- Interactive map of Tây Nam
- Coordinates: 11°05′56″N 106°32′45″E﻿ / ﻿11.09889°N 106.54583°E
- Country: Vietnam
- Municipality: Ho Chi Minh City
- Established: June 16, 2025

Area
- • Total: 46.26 sq mi (119.80 km^{2})

Population (2024)
- • Total: 56,784
- • Density: 1,227.6/sq mi (473.99/km^{2})
- Time zone: UTC+07:00 (Indochina Time)
- Administrative code: 25843

= Tây Nam =

Tây Nam (Vietnamese: Phường Tây Nam) is a ward of Ho Chi Minh City, Vietnam.

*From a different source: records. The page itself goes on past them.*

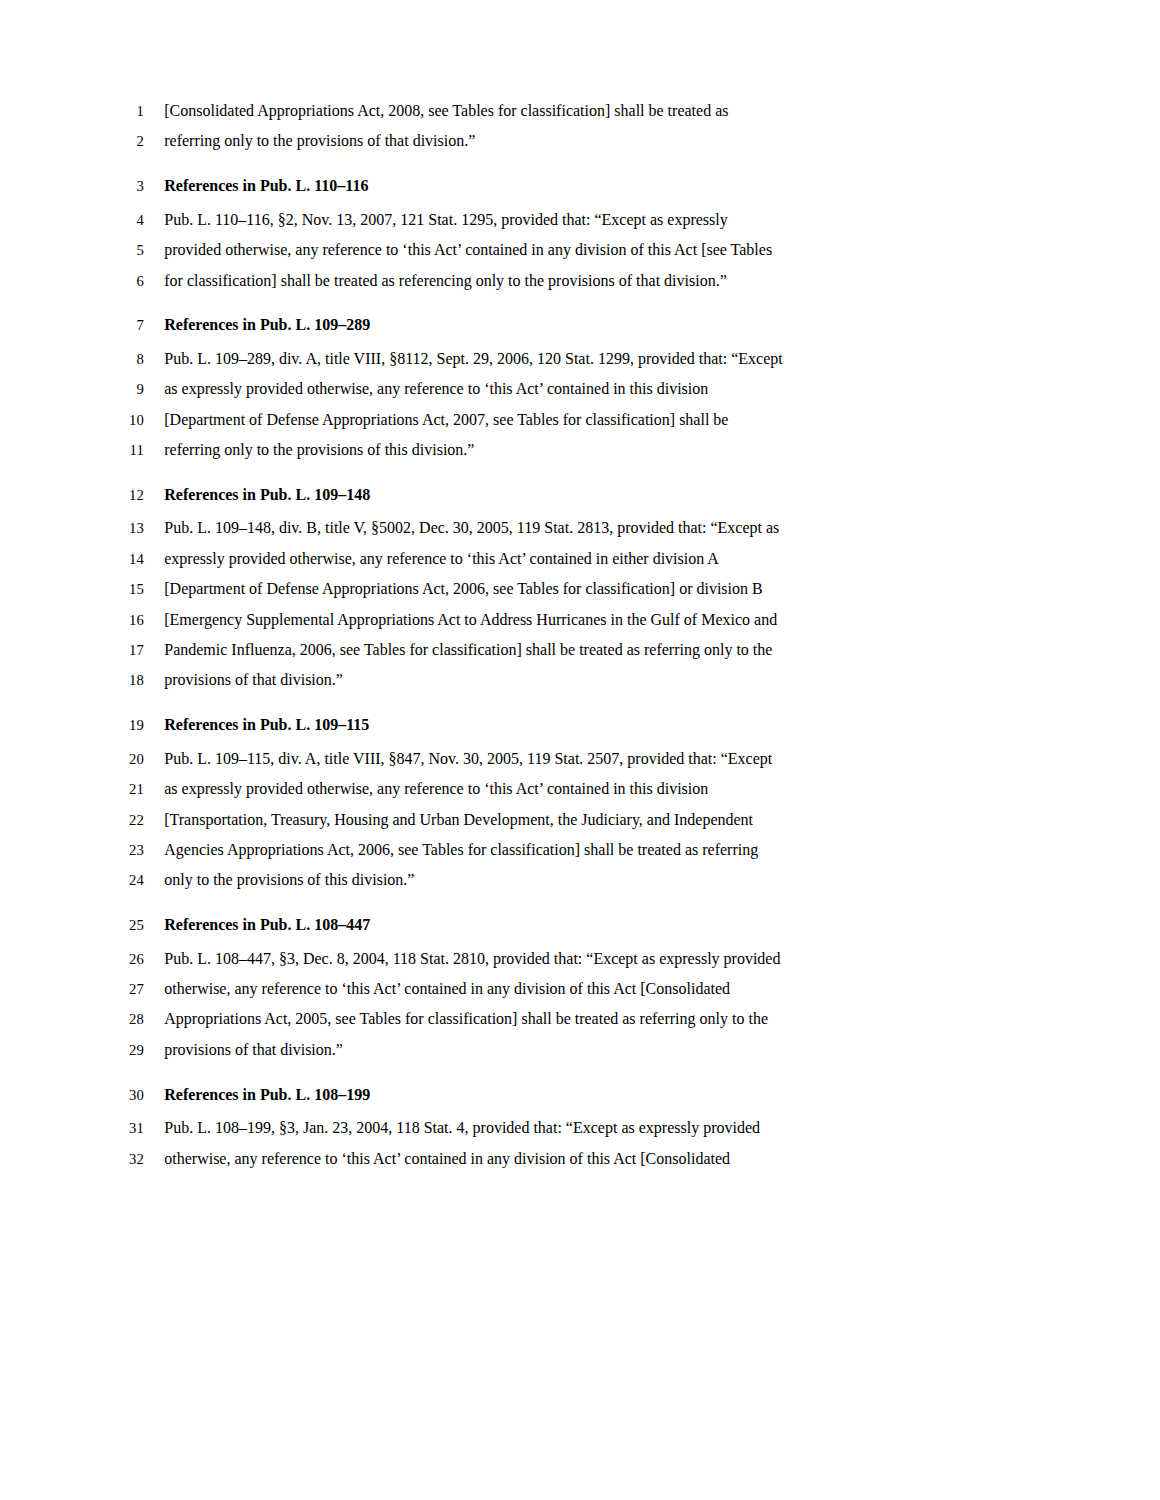1[Consolidated Appropriations Act, 2008, see Tables for classification] shall be treated as
2 referring only to the provisions of that division.”
3 References in Pub. L. 110–116
4 Pub. L. 110–116, §2, Nov. 13, 2007, 121 Stat. 1295, provided that: “Except as expressly
5 provided otherwise, any reference to ‘this Act’ contained in any division of this Act [see Tables
6 for classification] shall be treated as referencing only to the provisions of that division.”
7 References in Pub. L. 109–289
8 Pub. L. 109–289, div. A, title VIII, §8112, Sept. 29, 2006, 120 Stat. 1299, provided that: “Except
9 as expressly provided otherwise, any reference to ‘this Act’ contained in this division
10[Department of Defense Appropriations Act, 2007, see Tables for classification] shall be
11 referring only to the provisions of this division.”
12 References in Pub. L. 109–148
13 Pub. L. 109–148, div. B, title V, §5002, Dec. 30, 2005, 119 Stat. 2813, provided that: “Except as
14 expressly provided otherwise, any reference to ‘this Act’ contained in either division A
15[Department of Defense Appropriations Act, 2006, see Tables for classification] or division B
16[Emergency Supplemental Appropriations Act to Address Hurricanes in the Gulf of Mexico and
17 Pandemic Influenza, 2006, see Tables for classification] shall be treated as referring only to the
18 provisions of that division.”
19 References in Pub. L. 109–115
20 Pub. L. 109–115, div. A, title VIII, §847, Nov. 30, 2005, 119 Stat. 2507, provided that: “Except
21 as expressly provided otherwise, any reference to ‘this Act’ contained in this division
22[Transportation, Treasury, Housing and Urban Development, the Judiciary, and Independent
23 Agencies Appropriations Act, 2006, see Tables for classification] shall be treated as referring
24 only to the provisions of this division.”
25 References in Pub. L. 108–447
26 Pub. L. 108–447, §3, Dec. 8, 2004, 118 Stat. 2810, provided that: “Except as expressly provided
27 otherwise, any reference to ‘this Act’ contained in any division of this Act [Consolidated
28 Appropriations Act, 2005, see Tables for classification] shall be treated as referring only to the
29 provisions of that division.”
30 References in Pub. L. 108–199
31 Pub. L. 108–199, §3, Jan. 23, 2004, 118 Stat. 4, provided that: “Except as expressly provided
32 otherwise, any reference to ‘this Act’ contained in any division of this Act [Consolidated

It is one of the 168 new wards, communes and special zones of the city following the reorganization in 2025.

==Geography==
According to Official Dispatch No. 2896/BNV-CQĐP dated May 27, 2025 of the Ministry of Home Affairs, following the merger, Tây Nam has a land area of 119.80 km², the population as of December 31, 2024 is 56,784 people, the population density is 473 people/km².

==History==
On June 16, 2025, the National Assembly Standing Committee issued Resolution No. 1685/NQ-UBTVQH15 on the arrangement of commune-level administrative units of Ho Chi Minh City in 2025 (effective from June 16, 2025). Accordingly, the entire land area and population of An Tây ward of the former Bến Cát city and part of Thanh Tuyền, An Lập communes of the former Dầu Tiếng district will be integrated into a new ward named Tây Nam (Clause 93, Article 1).